* [What the task requires] An exact transcription of every record is needed, leaving out the pictures.

Start of Material for the task

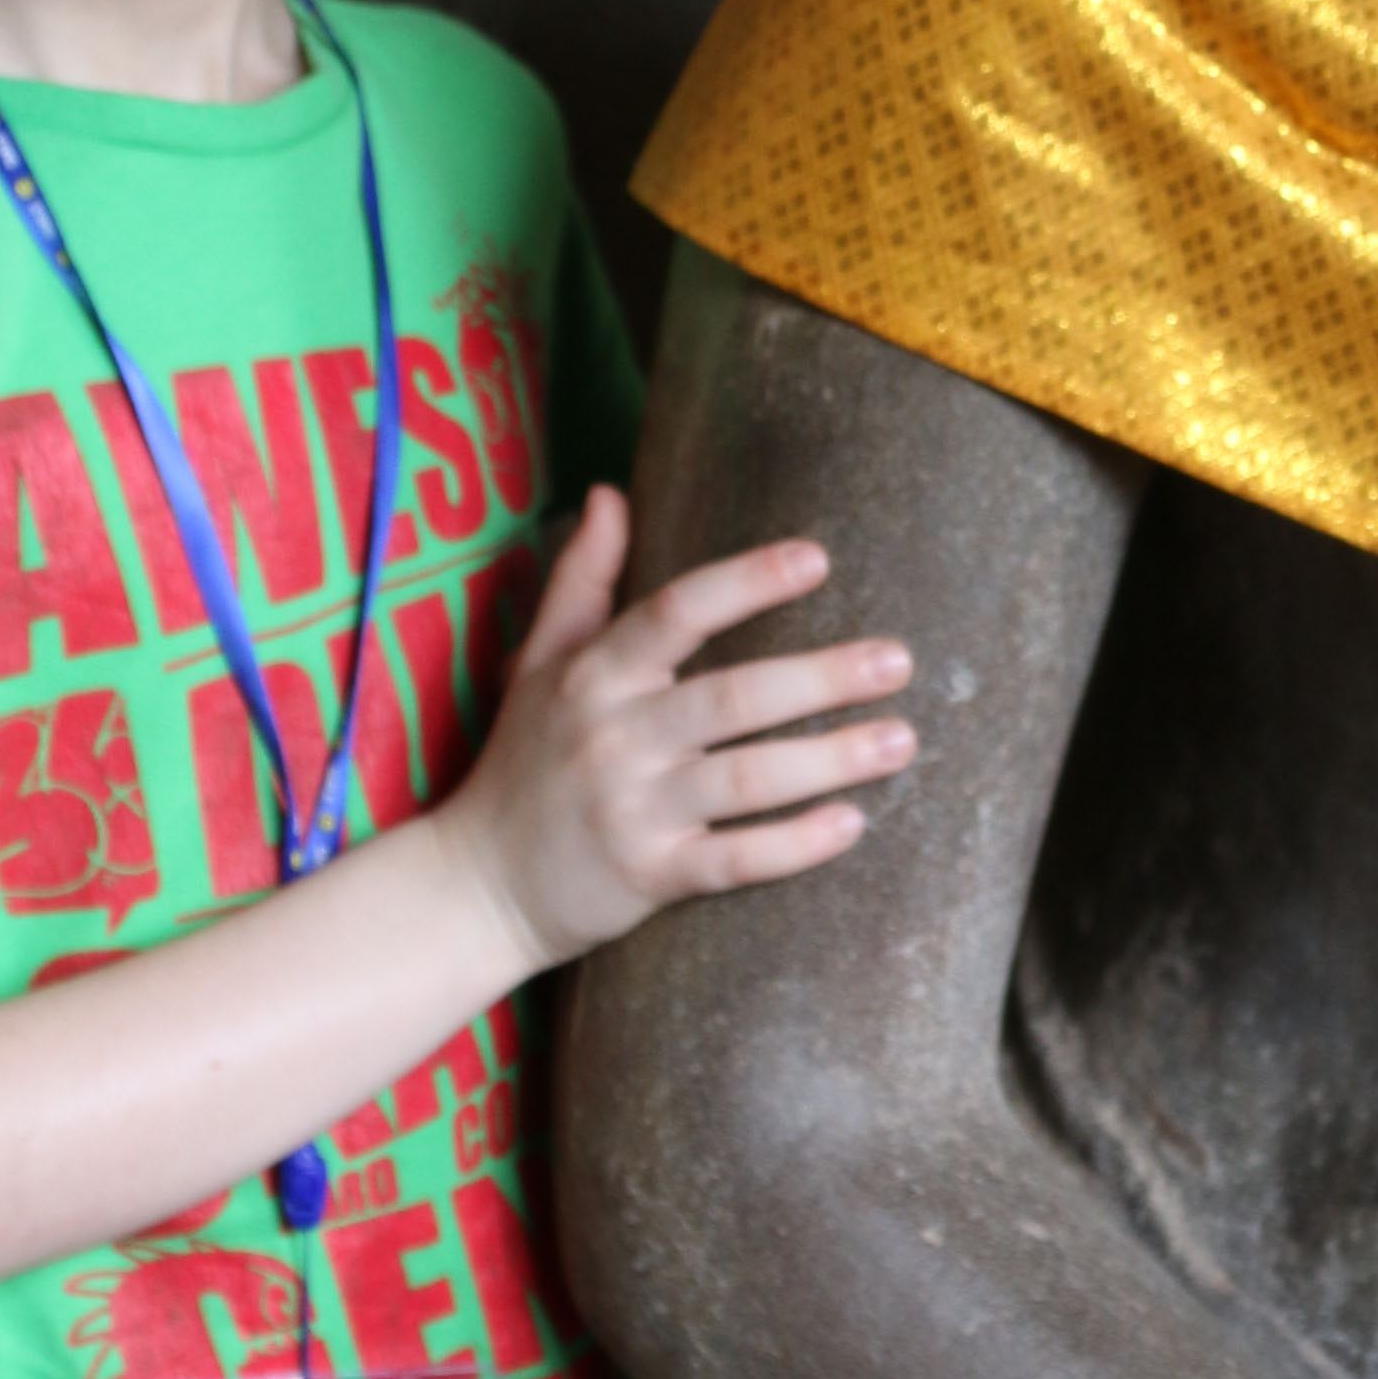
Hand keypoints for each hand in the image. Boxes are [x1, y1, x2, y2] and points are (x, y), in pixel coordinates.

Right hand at [435, 496, 914, 973]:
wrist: (476, 884)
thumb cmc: (524, 762)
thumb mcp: (540, 663)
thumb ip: (583, 580)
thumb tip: (610, 493)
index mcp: (595, 675)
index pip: (676, 612)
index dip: (747, 583)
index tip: (818, 560)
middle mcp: (613, 737)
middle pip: (732, 697)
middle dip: (822, 677)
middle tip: (898, 660)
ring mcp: (631, 810)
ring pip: (746, 779)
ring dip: (831, 759)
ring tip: (901, 740)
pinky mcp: (647, 877)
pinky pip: (733, 860)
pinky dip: (794, 846)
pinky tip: (852, 824)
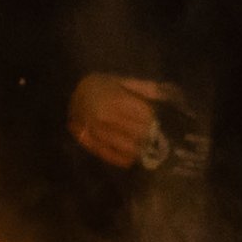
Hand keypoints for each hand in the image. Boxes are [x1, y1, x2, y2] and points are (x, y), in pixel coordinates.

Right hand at [68, 74, 186, 167]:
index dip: (154, 121)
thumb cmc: (103, 86)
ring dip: (137, 150)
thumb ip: (144, 89)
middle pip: (135, 131)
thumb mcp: (123, 81)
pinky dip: (119, 159)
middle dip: (148, 137)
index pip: (144, 114)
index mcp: (116, 98)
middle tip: (158, 142)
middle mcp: (105, 115)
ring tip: (147, 153)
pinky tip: (130, 160)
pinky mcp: (87, 140)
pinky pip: (106, 153)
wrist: (74, 92)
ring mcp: (95, 129)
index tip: (160, 125)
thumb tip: (168, 95)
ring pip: (122, 144)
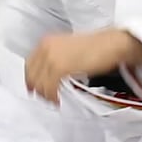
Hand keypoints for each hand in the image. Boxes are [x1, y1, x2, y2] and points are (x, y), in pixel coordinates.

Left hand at [25, 29, 141, 103]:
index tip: (39, 90)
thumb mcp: (69, 49)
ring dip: (48, 95)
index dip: (33, 81)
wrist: (112, 44)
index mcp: (46, 42)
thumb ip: (55, 60)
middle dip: (40, 90)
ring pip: (40, 85)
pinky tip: (62, 99)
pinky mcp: (60, 67)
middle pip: (32, 76)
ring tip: (58, 99)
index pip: (29, 66)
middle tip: (51, 97)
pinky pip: (50, 88)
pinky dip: (55, 97)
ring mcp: (51, 57)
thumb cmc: (97, 48)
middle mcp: (46, 48)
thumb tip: (47, 79)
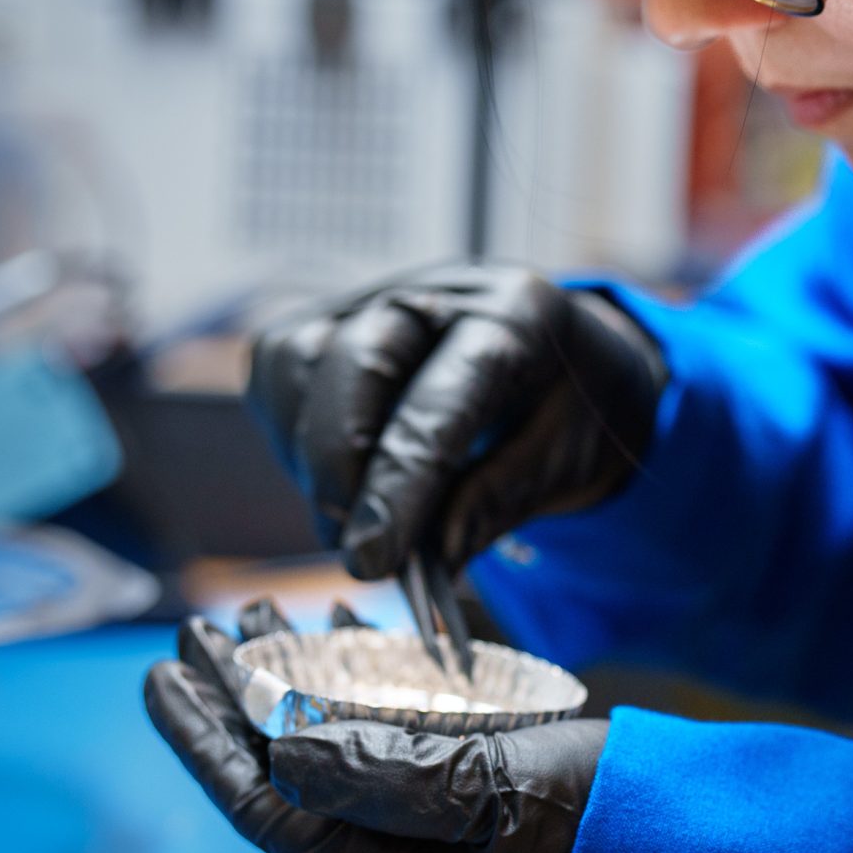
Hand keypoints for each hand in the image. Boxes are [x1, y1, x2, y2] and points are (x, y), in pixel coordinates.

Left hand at [142, 601, 606, 852]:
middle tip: (198, 626)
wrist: (724, 849)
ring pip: (348, 751)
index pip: (280, 812)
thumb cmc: (629, 827)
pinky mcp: (490, 796)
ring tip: (266, 613)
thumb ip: (397, 774)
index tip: (169, 675)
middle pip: (299, 779)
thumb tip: (281, 750)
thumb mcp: (509, 793)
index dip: (213, 742)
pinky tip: (352, 635)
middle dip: (241, 701)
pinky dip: (372, 684)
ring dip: (300, 682)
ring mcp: (455, 834)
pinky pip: (406, 739)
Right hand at [247, 262, 667, 578]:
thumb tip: (428, 561)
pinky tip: (335, 479)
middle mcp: (437, 291)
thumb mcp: (566, 460)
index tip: (374, 558)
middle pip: (355, 362)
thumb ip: (497, 503)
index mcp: (517, 314)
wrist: (567, 362)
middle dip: (342, 468)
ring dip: (310, 453)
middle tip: (358, 552)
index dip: (401, 483)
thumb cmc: (571, 409)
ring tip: (350, 520)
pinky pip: (280, 368)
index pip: (442, 398)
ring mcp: (377, 296)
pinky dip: (291, 431)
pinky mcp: (332, 319)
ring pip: (299, 360)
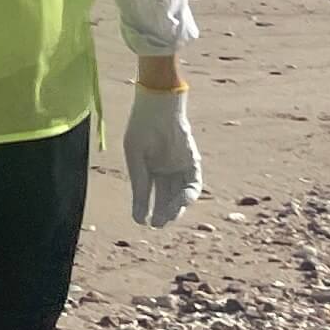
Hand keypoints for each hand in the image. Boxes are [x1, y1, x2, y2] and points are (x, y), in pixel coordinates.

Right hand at [125, 87, 201, 228]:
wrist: (158, 106)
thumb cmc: (141, 128)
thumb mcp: (136, 160)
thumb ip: (140, 187)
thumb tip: (139, 219)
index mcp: (149, 167)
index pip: (149, 194)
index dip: (146, 208)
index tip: (143, 221)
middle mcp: (166, 169)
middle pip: (166, 198)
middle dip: (163, 213)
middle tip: (158, 224)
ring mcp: (180, 166)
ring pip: (180, 194)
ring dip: (175, 208)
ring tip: (167, 217)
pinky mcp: (192, 162)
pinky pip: (192, 184)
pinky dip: (187, 195)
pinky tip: (179, 202)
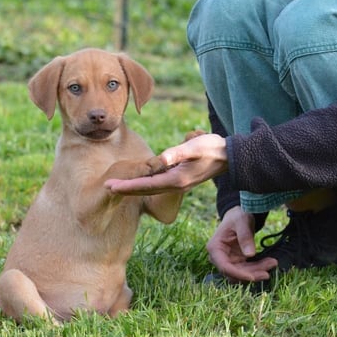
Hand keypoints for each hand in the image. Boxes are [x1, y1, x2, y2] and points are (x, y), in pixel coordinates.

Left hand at [104, 132, 227, 195]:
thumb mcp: (195, 146)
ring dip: (133, 187)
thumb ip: (177, 153)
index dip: (127, 186)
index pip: (146, 184)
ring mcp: (178, 183)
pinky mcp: (179, 179)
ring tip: (117, 186)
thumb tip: (161, 159)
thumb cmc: (212, 149)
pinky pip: (157, 184)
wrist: (230, 157)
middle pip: (145, 189)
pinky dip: (144, 184)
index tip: (111, 186)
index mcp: (176, 179)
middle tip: (107, 187)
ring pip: (150, 188)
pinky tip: (136, 182)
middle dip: (126, 189)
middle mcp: (175, 184)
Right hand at [207, 206, 277, 281]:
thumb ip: (245, 236)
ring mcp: (228, 261)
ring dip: (257, 271)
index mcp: (215, 248)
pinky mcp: (237, 263)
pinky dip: (259, 268)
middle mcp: (219, 257)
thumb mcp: (242, 222)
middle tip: (269, 268)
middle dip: (252, 274)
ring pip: (242, 274)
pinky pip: (248, 270)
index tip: (252, 277)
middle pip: (234, 273)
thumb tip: (250, 255)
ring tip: (273, 262)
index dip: (238, 274)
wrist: (239, 216)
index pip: (224, 267)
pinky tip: (270, 262)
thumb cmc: (238, 217)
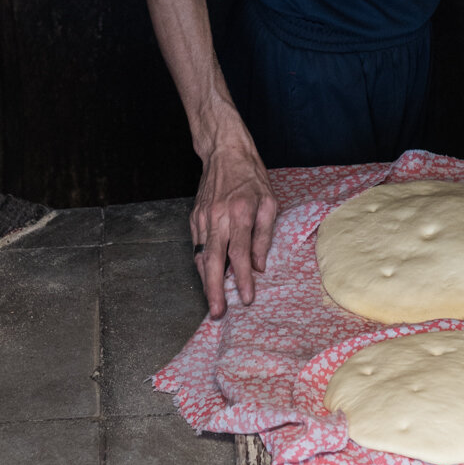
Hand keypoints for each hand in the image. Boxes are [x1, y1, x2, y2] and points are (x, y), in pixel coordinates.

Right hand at [191, 132, 278, 318]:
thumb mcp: (269, 202)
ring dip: (205, 281)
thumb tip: (258, 265)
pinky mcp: (194, 217)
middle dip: (214, 289)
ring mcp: (202, 218)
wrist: (224, 152)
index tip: (246, 298)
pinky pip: (196, 246)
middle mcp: (217, 217)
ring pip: (200, 256)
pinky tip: (206, 278)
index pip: (239, 253)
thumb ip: (264, 235)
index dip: (242, 278)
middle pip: (212, 260)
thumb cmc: (251, 177)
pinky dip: (200, 264)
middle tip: (218, 312)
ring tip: (212, 302)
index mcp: (239, 213)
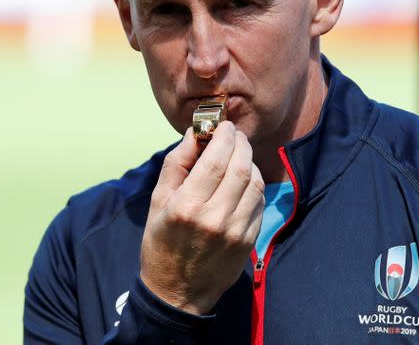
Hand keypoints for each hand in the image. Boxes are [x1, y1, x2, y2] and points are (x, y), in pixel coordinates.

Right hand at [139, 121, 264, 314]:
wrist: (177, 293)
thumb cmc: (162, 242)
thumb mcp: (158, 201)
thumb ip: (177, 163)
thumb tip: (195, 133)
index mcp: (187, 206)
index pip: (217, 159)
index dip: (225, 137)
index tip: (224, 126)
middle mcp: (215, 218)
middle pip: (241, 167)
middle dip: (240, 144)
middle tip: (234, 136)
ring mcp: (236, 231)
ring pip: (256, 183)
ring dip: (250, 162)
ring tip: (239, 156)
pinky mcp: (249, 241)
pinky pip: (260, 202)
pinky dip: (254, 185)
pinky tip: (243, 181)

End of Material for the task

* [Your response]
Hand keypoints for each hand in the image. Boxes are [x1, y1, x2, y2] and points are (x, y), in pixel coordinates.

Right hand at [435, 496, 914, 973]:
wrist: (476, 884)
thumb cmc: (524, 762)
thumb mcp: (540, 663)
thumb ip: (583, 580)
thumb tip: (610, 493)
index mcp: (595, 675)
index pip: (676, 612)
index dip: (747, 583)
index tip: (818, 560)
middle mcp: (613, 737)
middle pip: (732, 697)
middle dip: (822, 677)
middle tip: (898, 660)
ring mcp: (631, 810)
ring pip: (746, 779)
ring dip: (831, 759)
ring tip: (901, 740)
pinky mcp: (647, 877)
pinky pip: (733, 860)
pinky dip: (794, 846)
pinky tip: (852, 824)
Hand keypoints for each hand in the image. Boxes are [x1, y1, x2, y2] and points are (x, y), in pixel coordinates.

Right hand at [68, 74, 186, 167]:
index dip: (154, 121)
thumb cmc: (103, 86)
ring dip: (137, 150)
thumb ip: (144, 89)
middle pip: (135, 131)
thumb mcp: (123, 81)
pinky dip: (119, 159)
middle dip: (148, 137)
index pip: (144, 114)
index mcp: (116, 98)
middle tip: (158, 142)
middle mcp: (105, 115)
ring tip: (147, 153)
pinky tip: (130, 160)
pinky mcp: (87, 140)
pinky pip: (106, 153)
wrist: (74, 92)
ring mcp: (95, 129)
index tip: (160, 125)
thumb tip: (168, 95)
ring pip: (122, 144)
Hand keypoints for each hand in the image. Boxes are [x1, y1, x2, y2] and points are (x, y), in pixel coordinates.

Left hand at [25, 29, 141, 103]:
index tip: (39, 90)
thumb mcp: (69, 49)
ring dip: (48, 95)
index dip: (33, 81)
wrist: (112, 44)
index mcp: (46, 42)
thumb ip: (55, 60)
middle dip: (40, 90)
ring pip: (40, 85)
pinky tip: (62, 99)
pinky mcp: (60, 67)
middle pip: (32, 76)
ring tip: (58, 99)
index pip: (29, 66)
middle tip: (51, 97)
pinky pip: (50, 88)
pinky dip: (55, 97)
ring mcp: (51, 57)
thumb cmc: (97, 48)
middle mcp: (46, 48)
thumb tip: (47, 79)
Hand keypoints for each hand in the image. Boxes are [x1, y1, x2, y2] and points are (x, y), in pixel coordinates.

Left hand at [142, 601, 606, 852]:
middle tip: (198, 626)
wrist: (724, 849)
ring pip: (348, 751)
index pip: (280, 812)
thumb cmc: (629, 827)
pinky mcp: (490, 796)
ring tip: (266, 613)
thumb ip: (397, 774)
index tip: (169, 675)
middle pip: (299, 779)
thumb tip: (281, 750)
thumb mcp: (509, 793)
index dip: (213, 742)
pinky tip: (352, 635)
middle dip: (241, 701)
pinky dip: (372, 684)
ring dip: (300, 682)
ring mcp: (455, 834)
pinky pip: (406, 739)
Right hand at [247, 262, 667, 578]:
thumb tip: (428, 561)
pinky tip: (335, 479)
middle mcp: (437, 291)
thumb mcp: (566, 460)
index tip: (374, 558)
middle pip: (355, 362)
thumb ip: (497, 503)
index mcp: (517, 314)
wrist: (567, 362)
middle dip: (342, 468)
ring dip: (310, 453)
middle tip: (358, 552)
index dip: (401, 483)
thumb cmc: (571, 409)
ring tip: (350, 520)
pinky pip: (280, 368)
index pip: (442, 398)
ring mcp: (377, 296)
pinky dip: (291, 431)
pinky mcp: (332, 319)
ring pip: (299, 360)
Hand keypoints for each hand in the image. Boxes are [x1, y1, x2, y2] and points are (x, y), in pixel coordinates.

Right hand at [125, 87, 201, 228]:
wrist: (158, 106)
thumb cmc: (141, 128)
thumb mcp: (136, 160)
thumb ip: (140, 187)
thumb tip: (139, 219)
index mcp: (149, 167)
index pip: (149, 194)
index dip: (146, 208)
index tip: (143, 221)
middle mcp: (166, 169)
middle pip: (166, 198)
middle dip: (163, 213)
middle tip: (158, 224)
ring mcp: (180, 166)
ring pip: (180, 194)
ring dip: (175, 208)
ring tip: (167, 217)
pinky mcp: (192, 162)
pinky pip: (192, 184)
pinky dip: (187, 195)
pinky tip: (179, 202)
Hand keypoints for each hand in the image. Boxes are [x1, y1, x2, y2] and points are (x, y), in pixel coordinates.

Left hand at [104, 132, 227, 195]:
thumb mcp: (195, 146)
ring dip: (133, 187)
thumb ip: (177, 153)
index dip: (127, 186)
index pip: (146, 184)
ring mcp: (178, 183)
pinky mcp: (179, 179)
ring tip: (117, 186)
thumb tip: (161, 159)
thumb cmc: (212, 149)
pinky pip: (157, 184)
wrist: (230, 157)
middle pip: (145, 189)
pinky dip: (144, 184)
index tip: (111, 186)
index mcp: (176, 179)
middle tip: (107, 187)
ring pip: (150, 188)
pinky tip: (136, 182)
middle dip: (126, 189)
middle mcp: (175, 184)
Right hand at [207, 206, 277, 281]:
thumb ip: (245, 236)
ring mcp: (228, 261)
ring dip: (257, 271)
index mcp: (215, 248)
pinky mcp: (237, 263)
pinky dip: (259, 268)
middle mcp: (219, 257)
thumb mcp: (242, 222)
middle tip: (269, 268)
middle dip: (252, 274)
ring pip: (242, 274)
pinky pip: (248, 270)
index tip: (252, 277)
middle pip: (234, 273)
thumb tip: (250, 255)
ring tip: (273, 262)
index dip: (238, 274)
wrist: (239, 216)
index pip: (224, 267)
pinky tip: (270, 262)
thumb cmc: (238, 217)
Hand keypoints for each hand in the image. Boxes are [x1, y1, x2, y2] and points are (x, y), in pixel coordinates.

Right hand at [191, 132, 278, 318]:
thumb mcp: (269, 202)
ring dip: (205, 281)
thumb tip: (258, 265)
pinky mcp: (194, 217)
middle dip: (214, 289)
ring mcp: (202, 218)
wrist: (224, 152)
index tip: (246, 298)
pinky pip: (196, 246)
middle mcp: (217, 217)
ring pip: (200, 256)
pinky tip: (206, 278)
index pip: (239, 253)
thumb ip: (264, 235)
index dip: (242, 278)
middle pip: (212, 260)
thumb cmc: (251, 177)
pinky dip: (200, 264)
middle tip: (218, 312)
ring tip: (212, 302)
index mcp: (239, 213)
Hand keypoints for each hand in the image. Boxes are [x1, y1, x2, y2] and points are (x, y), in pixel coordinates.

Right hand at [139, 121, 264, 314]:
wrist: (177, 293)
thumb cmc: (162, 242)
thumb mcp: (158, 201)
thumb ip: (177, 163)
thumb tip: (195, 133)
index mcp: (187, 206)
index pip: (217, 159)
index dip: (225, 137)
index tip: (224, 126)
middle mcp: (215, 218)
middle pip: (241, 167)
middle dip: (240, 144)
middle tip: (234, 136)
ring mcp: (236, 231)
ring pip: (256, 183)
ring dip: (250, 162)
ring tip: (239, 156)
pinky mcp: (249, 241)
pinky pip: (260, 202)
pinky dip: (254, 185)
pinky tip: (243, 181)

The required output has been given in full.